O que se pode extrair disso é que reformas do mercado de trabalho pouco, se alguma coisa, fazem por promover a demanda; no caso da Alemanha, boa parte da demanda veio do exterior. O que isso poderia significar para a zona do euro como um todo? Uma possibilidade teórica é que a zona do euro buscaria gerar superávit em conta corrente tão grande quanto o alemão, em relação ao seu PIB. Isso significaria um superávit não de US$ 300 bilhões, como em 2013, mas de US$ 900 bilhões.

E esse nível de superávit seria insustentável: o restante do mundo não o absorveria e a valorização do euro quase certamente o derrotaria. O complemento apropriado para a reforma estrutural é criar demanda adicional dentro da zona do euro. Isso é necessário, de qualquer forma, para eliminar as dificuldades que estão sendo criadas pela inflação ultra baixa e a possibilidade de deflação. A taxa básica de inflação alemã, de apenas 1,2%, é baixa demais para permitir que o ajuste funcione satisfatoriamente.

Com a política monetária convencional já esbarrando em seus limites, a escolha passa a ser entre política monetária heterodoxa e política fiscal expansiva. A Alemanha se sente extremamente desconfortável diante das duas opções.
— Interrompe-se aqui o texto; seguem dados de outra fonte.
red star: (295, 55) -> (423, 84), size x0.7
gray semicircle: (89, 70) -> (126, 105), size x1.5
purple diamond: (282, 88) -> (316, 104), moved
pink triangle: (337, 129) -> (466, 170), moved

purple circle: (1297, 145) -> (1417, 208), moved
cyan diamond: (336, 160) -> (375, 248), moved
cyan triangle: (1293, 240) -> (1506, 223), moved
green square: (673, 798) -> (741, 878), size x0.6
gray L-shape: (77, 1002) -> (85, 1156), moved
Mas em parte por conta de sua situação como porto seguro, a Alemanha também é capaz de captar dinheiro a juros extraordinariamente favoráveis. O Bund (título do tesouro alemão) de 30 anos agora oferece rendimento de 1,8%. Se a suposição for a de que o Banco Central Europeu (BCE) atingirá sua meta inflacionária, isso significa que a taxa real de juros do título é zero. Custos tão insignificantes de captação devem transformar as opiniões sobre o custo dos deficit fiscais. A Alemanha deveria tanto refinanciar sua dívida, aproveitando as taxas vigentes, quanto fazer captação adicional para bancar investimentos públicos. O foco na dívida e deficit, desconsiderando a taxa de juros, é insensato. Da mesma forma, a atenção dedicada à possibilidade de que o deficit francês represente violação das normas europeias é absurda. Até mesmo os títulos franceses de 10 anos têm taxa de 1,1%. O mercado está praticamente gritando por maior captação.
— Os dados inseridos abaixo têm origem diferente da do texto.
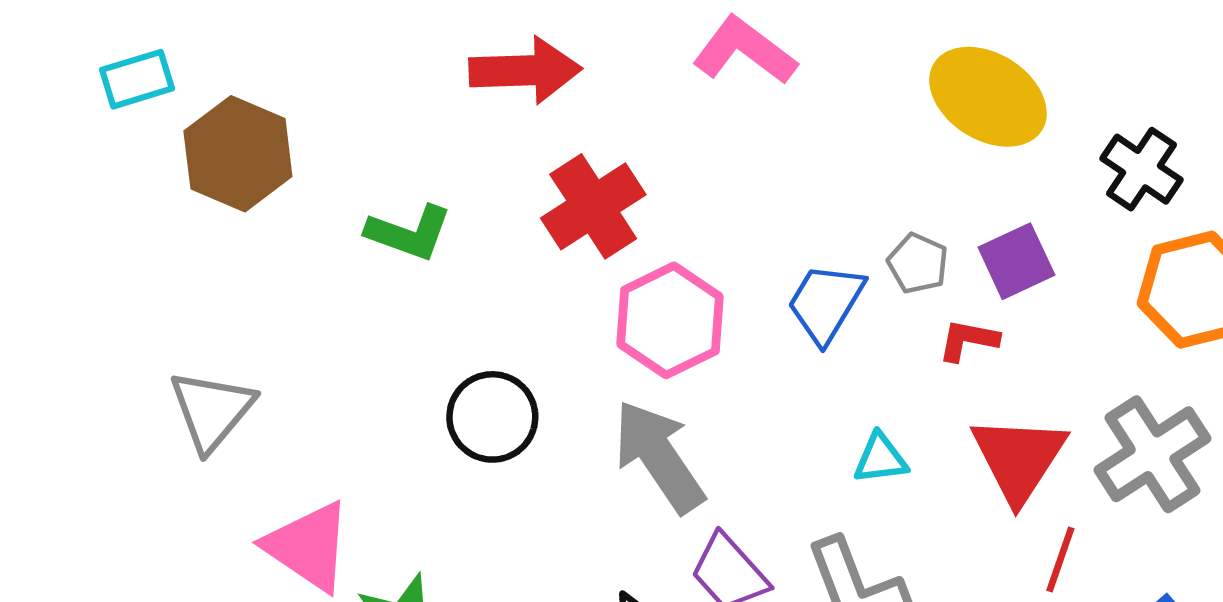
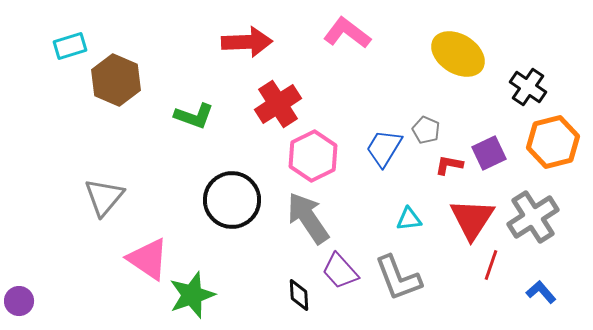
purple square: (1016, 261) -> (489, 153), moved
black circle: (492, 417) -> (232, 200), size x1.4

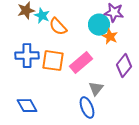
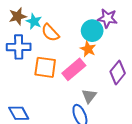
orange star: (110, 37) -> (88, 49), moved
blue cross: (27, 56) -> (19, 47), moved

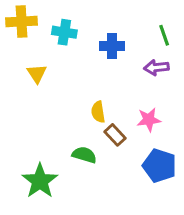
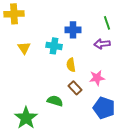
cyan cross: (64, 32) -> (54, 46), moved
yellow semicircle: (98, 112) -> (71, 65), moved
O maior desafio para a zona do euro não é criar instituições, mas promover ajustes e restaurar o crescimento. Não se pode esperar paciência eterna da parte dos moradores da zona do euro. De fato, os perigos de manter a atual estagnação econômica são evidentes.

A Alemanha está certa ao acreditar que os Estados europeus precisam de muitas reformas em longo prazo. Mas a Alemanha está errada ao acreditar que isso possa bastar para gerar forte crescimento, sem medidas adicionais. Os indícios que sua experiência oferece quanto a reformas são decisivos, sobre isso: não é o que vai acontecer.

E tampouco faz sentido confiar em superávits externos cada vez mais altos, como substituto. Uma política que talvez funcione para a Alemanha isoladamente (e essa é uma alegação discutível) não poderá funcionar para uma economia mais de três vezes maior que a do país.

A zona do euro precisa chegar a um meio-termo entre mais reforma e mais demanda. Ao fazê-lo, deve reconhecer que a estagnação persistente é grande ameaça à estabilidade. A zona do euro precisa correr o risco da expansão. Esse se tornou o caminho mais seguro, agora.